New regime wins without home loan — saves approximately Rs 30,000-40,000/year. Employer NPS 80CCD(2): 14% × Rs 22L = Rs 3.08L (regime-neutral, excluded). Personal analysis: HRA = min(40% × Rs 22L = Rs 8.8L, Rs 3L - Rs 2.2L = Rs 80,000, actual HRA in salary) = Rs 80,000 (10% basic formula severely limits at very high basic). 80CCD(1) employee NPS: 10% × Rs 22L = Rs 2.2L — exceeds Rs 1.5L 80C ceiling — only Rs 1.5L is deductible under 80C. So 80C = Rs 1.5L (NPS ceiling reached). Personal NPS 80CCD(1B) Rs 50K. 80D Rs 75K. Old regime: SD Rs 50K + HRA Rs 80K + 80C Rs 1.5L + NPS Rs 50K + 80D Rs 75K = Rs 3.98L. Old regime taxable: Rs 22L - Rs 3.98L = Rs 18.02L. Tax: Rs 12,500 + Rs 1,00,000 + Rs 2,40,600 (10-18.02L at 30%) = Rs 3,53,100 + cess = Rs 3,67,224. New regime: Rs 22L - Rs 75K = Rs 21.25L. Tax: Rs 20K + Rs 30K + Rs 30K + Rs 60K + Rs 1,87,500 = Rs 3,27,500 + cess = Rs 3,40,600. New regime wins by Rs 26,624. The Rs 80K HRA from even Rs 25K rent at AIIMS Level 14 is insufficient — the 10% of basic (Rs 2.2L) dramatically limits exemption. With home loan Rs 2L: old regime deductions Rs 5.98L → taxable Rs 16.02L → tax Rs 2,80,600 + cess = Rs 2,91,824 → old regime wins by Rs 48,776. Property purchase transforms your situation. If you plan to buy in the next 2 years: claim new regime now and switch to old regime upon loan commencement. If not buying: stay on new regime permanently.

My husband is a BHEL HEP Bhopal Grade D engineer (Rs 14L CTC, trust EPF fills 80C with insurance, no NPS, 80D Rs 25K only, rent Rs 12K MP Nagar). Which regime?

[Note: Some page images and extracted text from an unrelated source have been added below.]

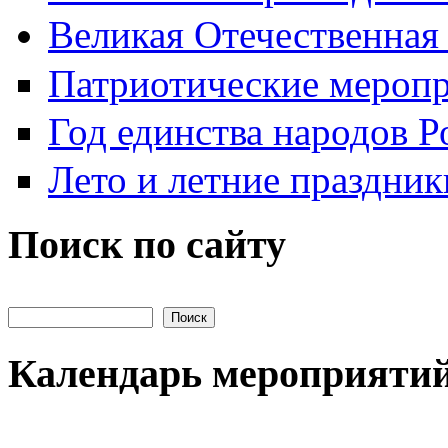
Великая Отечественная
Патриотические мероп
Год единства народов Р
Лето и летние праздник
Поиск по сайту
Поиск на сайте
Календарь мероприяти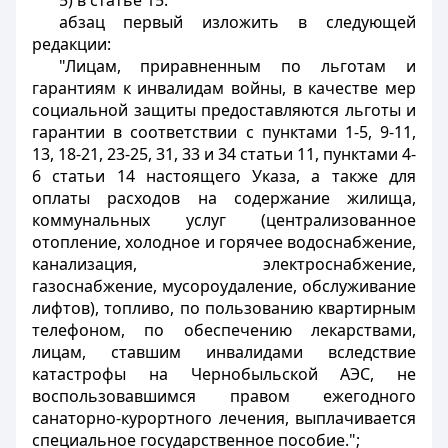
5) в статье 15:
абзац первый изложить в следующей
редакции:
"Лицам, приравненным по льготам и
гарантиям к инвалидам войны, в качестве мер
социальной защиты предоставляются льготы и
гарантии в соответствии с пунктами 1-5, 9-11,
13, 18-21, 23-25, 31, 33 и 34 статьи 11, пунктами 4-
6 статьи 14 настоящего Указа, а также для
оплаты расходов на содержание жилища,
коммунальных услуг (централизованное
отопление, холодное и горячее водоснабжение,
канализация, электроснабжение,
газоснабжение, мусороудаление, обслуживание
лифтов), топливо, по пользованию квартирным
телефоном, по обеспечению лекарствами,
лицам, ставшим инвалидами вследствие
катастрофы на Чернобыльской АЭС, не
воспользовавшимся правом ежегодного
санаторно-курортного лечения, выплачивается
специальное государственное пособие.";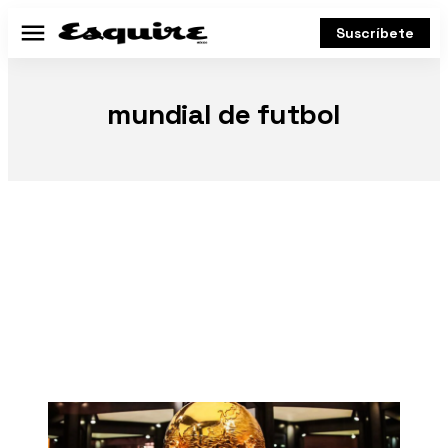
Suscríbete
Menú
mundial de futbol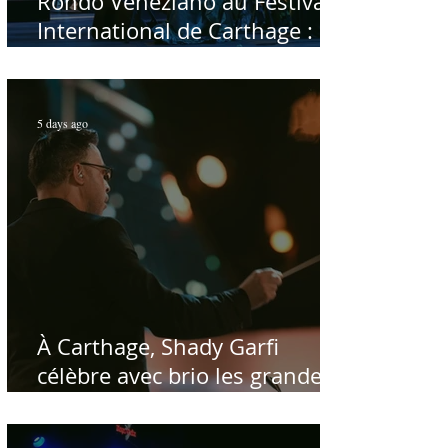
Rondō Veneziano au Festival
International de Carthage :
enfin une rencontre avec le
public tunisien
5 days ago
À Carthage, Shady Garfi
célèbre avec brio les grandes
voix de la chanson nationale -
Par Sofien Manaï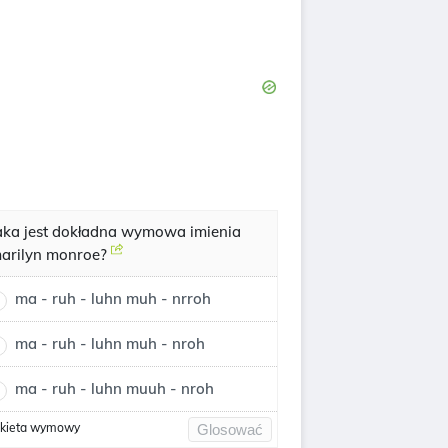
aka jest dokładna wymowa imienia
arilyn monroe?
ma - ruh - luhn muh - nrroh
ma - ruh - luhn muh - nroh
ma - ruh - luhn muuh - nroh
kieta wymowy
Glosować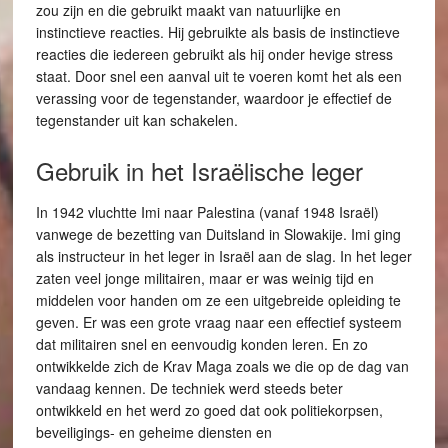
zou zijn en die gebruikt maakt van natuurlijke en
instinctieve reacties. Hij gebruikte als basis de instinctieve
reacties die iedereen gebruikt als hij onder hevige stress
staat. Door snel een aanval uit te voeren komt het als een
verassing voor de tegenstander, waardoor je effectief de
tegenstander uit kan schakelen.
Gebruik in het Israëlische leger
In 1942 vluchtte Imi naar Palestina (vanaf 1948 Israël)
vanwege de bezetting van Duitsland in Slowakije. Imi ging
als instructeur in het leger in Israël aan de slag. In het leger
zaten veel jonge militairen, maar er was weinig tijd en
middelen voor handen om ze een uitgebreide opleiding te
geven. Er was een grote vraag naar een effectief systeem
dat militairen snel en eenvoudig konden leren. En zo
ontwikkelde zich de Krav Maga zoals we die op de dag van
vandaag kennen. De techniek werd steeds beter
ontwikkeld en het werd zo goed dat ook politiekorpsen,
beveiligings- en geheime diensten en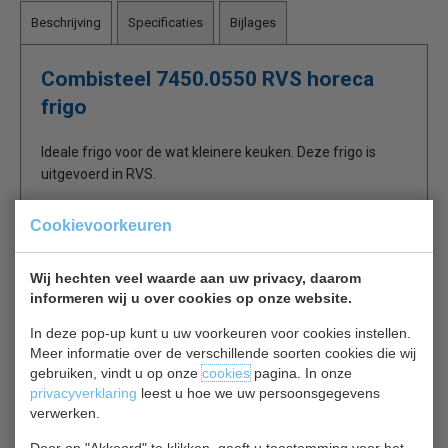
Beschrijving
Specificaties
Bijlages
Combisteel 7450.0550 RVS horeca
frigo
Ideale frigo voor de wat kleinere keuken. Deze frigo is
uitgevoerd in RVS.
Cookievoorkeuren
Kasten voorzien van een digitaal temperatuur
display, verstelbare roosters, statische koeling met
ventilator.
Wij hechten veel waarde aan uw privacy, daarom
Een omkeerbare geïsoleerde deur met slot,
informeren wij u over cookies op onze website.
geïntegreerde handgreep en stelvoetjes.
In deze pop-up kunt u uw voorkeuren voor cookies instellen.
automatische ontdooiing
Meer informatie over de verschillende soorten cookies die wij
3 roosters
gebruiken, vindt u op onze
cookies
pagina. In onze
privacyverklaring
leest u hoe we uw persoonsgegevens
verwerken.
Door op "Akkoord" te klikken, geeft u toestemming voor het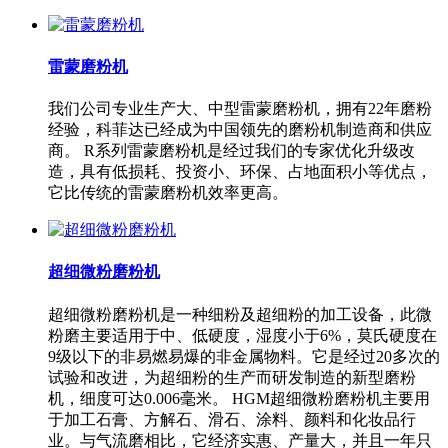
雷蒙磨粉机
我们公司专业生产大、中型雷蒙磨粉机，拥有22年磨粉
经验，科菲达已经成为中国领先的磨粉机制造商和供应
商。 R系列雷蒙磨粉机是经过我们的专家优化升级改
造，具有低损耗、投资小、环保、占地面积小等优点，
它比传统的雷蒙磨粉机效率更高。
超细微粉磨粉机
超细微粉磨粉机是一种细粉及超细粉的加工设备，此微
粉磨主要适用于中、低硬度，湿度小于6%，莫氏硬度在
9级以下的非易燃易爆的非金属物料。它是经过20多次的
试验和改进，为超细粉的生产而研发制造的新型磨粉
机，细度可达0.006毫米。 HGM超细微粉磨粉机主要用
于加工石膏、方解石、滑石、涂料、颜料和化妆品行
业。与气流磨相比，它经济实惠、产量大，并且一年只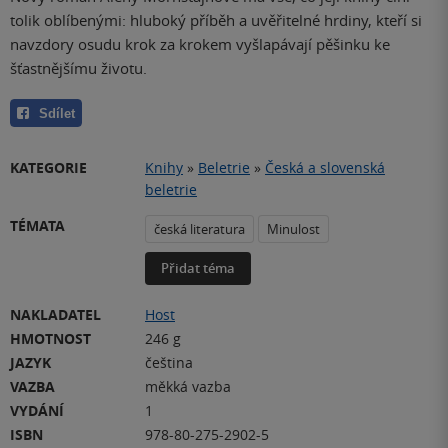
tolik oblíbenými: hluboký příběh a uvěřitelné hrdiny, kteří si
navzdory osudu krok za krokem vyšlapávají pěšinku ke
šťastnějšímu životu.
Sdílet
KATEGORIE
Knihy
»
Beletrie
»
Česká a slovenská
beletrie
TÉMATA
česká literatura
Minulost
Přidat téma
NAKLADATEL
Host
HMOTNOST
246 g
JAZYK
čeština
VAZBA
měkká vazba
VYDÁNÍ
1
ISBN
978-80-275-2902-5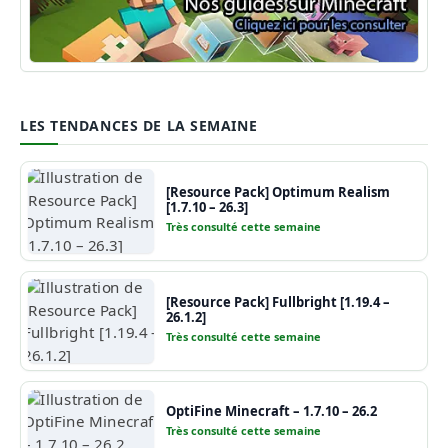
Guide Minecraft
LES TENDANCES DE LA SEMAINE
[Resource Pack] Optimum Realism
[1.7.10 – 26.3]
Très consulté cette semaine
[Resource Pack] Fullbright [1.19.4 –
26.1.2]
Très consulté cette semaine
OptiFine Minecraft – 1.7.10 – 26.2
Très consulté cette semaine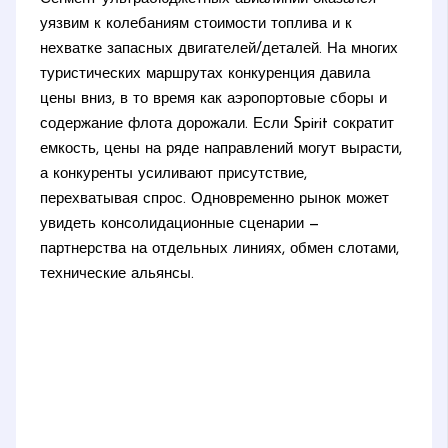
уязвим к колебаниям стоимости топлива и к
нехватке запасных двигателей/деталей. На многих
туристических маршрутах конкуренция давила
цены вниз, в то время как аэропортовые сборы и
содержание флота дорожали. Если Spirit сократит
емкость, цены на ряде направлений могут вырасти,
а конкуренты усиливают присутствие,
перехватывая спрос. Одновременно рынок может
увидеть консолидационные сценарии —
партнерства на отдельных линиях, обмен слотами,
технические альянсы.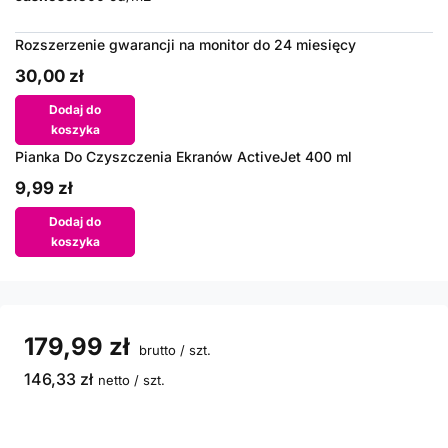
Rozszerzenie gwarancji na monitor do 24 miesięcy
30,00 zł
Dodaj do
koszyka
Pianka Do Czyszczenia Ekranów ActiveJet 400 ml
9,99 zł
Dodaj do
koszyka
179,99 zł
brutto
/
szt.
146,33 zł
netto
/
szt.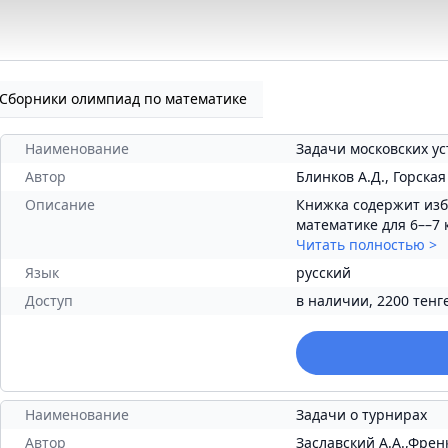
 Сборники олимпиад по математике
Наименование
Задачи московских у
Автор
Блинков А.Д., Горская Е
Описание
Книжка содержит изб
математике для 6––7 к
Читать полностью
>
Язык
русский
Доступ
в наличии, 2200 тенг
Наименование
Задачи о турнирах
Автор
Заславский А.А.,Френ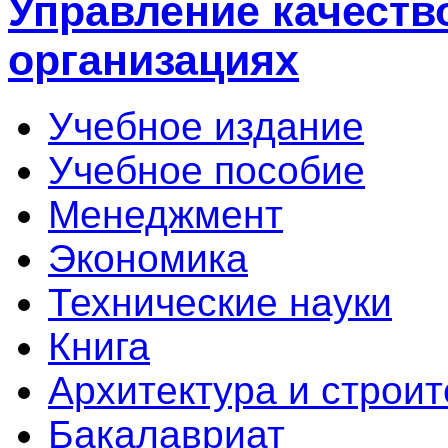
Управление качеств
организациях
Учебное издание
Учебное пособие
Менеджмент
Экономика
Технические науки
Книга
Архитектура и строит
Бакалавриат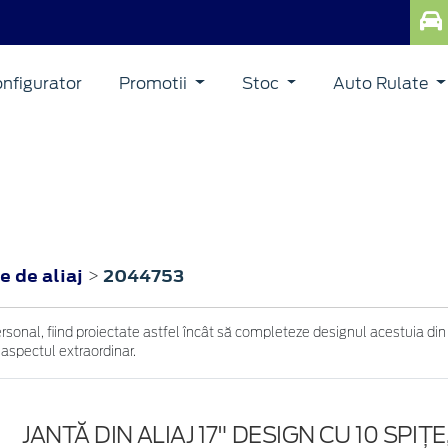
nfigurator
Promotii
Stoc
Auto Rulate
e de aliaj
2044753
>
ersonal, fiind proiectate astfel încât să completeze designul acestuia din
 aspectul extraordinar.
JANTĂ DIN ALIAJ 17" DESIGN CU 10 SPIȚ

New regime wins for your husband currently — by Rs 14,000-16,000/year. His situation: basic Rs 5.88L (42% of CTC). Trust EPF 12% = Rs 70,560. 80C: Rs 70,560 EPF + Rs 79,440 insurance = Rs 1.5L (fully utilized). HRA = min(Rs 2.35L at 40%, Rs 1.44L - Rs 58,800 = Rs 85,200, Rs 2.35L) = Rs 85,200. 80D Rs 25K (self only). Old regime: SD Rs 50K + HRA Rs 85,200 + 80C Rs 1.5L + 80D Rs 25K = Rs 3.102L. Old regime taxable: Rs 10.898L. Tax: Rs 12,500 + Rs 1,00,000 + Rs 26,940 (10-10.898L at 30%) = Rs 1,39,440 + cess = Rs 1,44,978. New regime: Rs 13.25L → Rs 1,05,000 + cess = Rs 1,09,200. New regime wins by Rs 35,778. Two actions to flip: Action 1 — Enroll in personal NPS Rs 50K: deductions Rs 3.602L → taxable Rs 10.398L → tax Rs 12,500 + Rs 1,00,000 + Rs 11,940 = Rs 1,24,440 + cess = Rs 1,29,418. New regime Rs 1,09,200 still wins by Rs 20,218. Action 2 — Add parents' 80D Rs 50K (total Rs 75K): deductions Rs 4.102L → taxable Rs 9.898L → tax Rs 12,500 + Rs 98,000 (5-9.898L at 20%) = Rs 1,10,500 + cess = Rs 1,14,920. New regime wins by Rs 5,720. Both actions together: Rs 4.602L → taxable Rs 9.398L → tax Rs 12,500 + Rs 87,960 = Rs 1,00,460 + cess = Rs 1,04,478. Old regime wins by Rs 4,722! NPS + senior parents' insurance (both) flip old regime to win. Recommend: (1) start NPS immediately — retirement security; (2) insure parents — medical protection; both together save Rs 4,722 in tax AND provide financial security.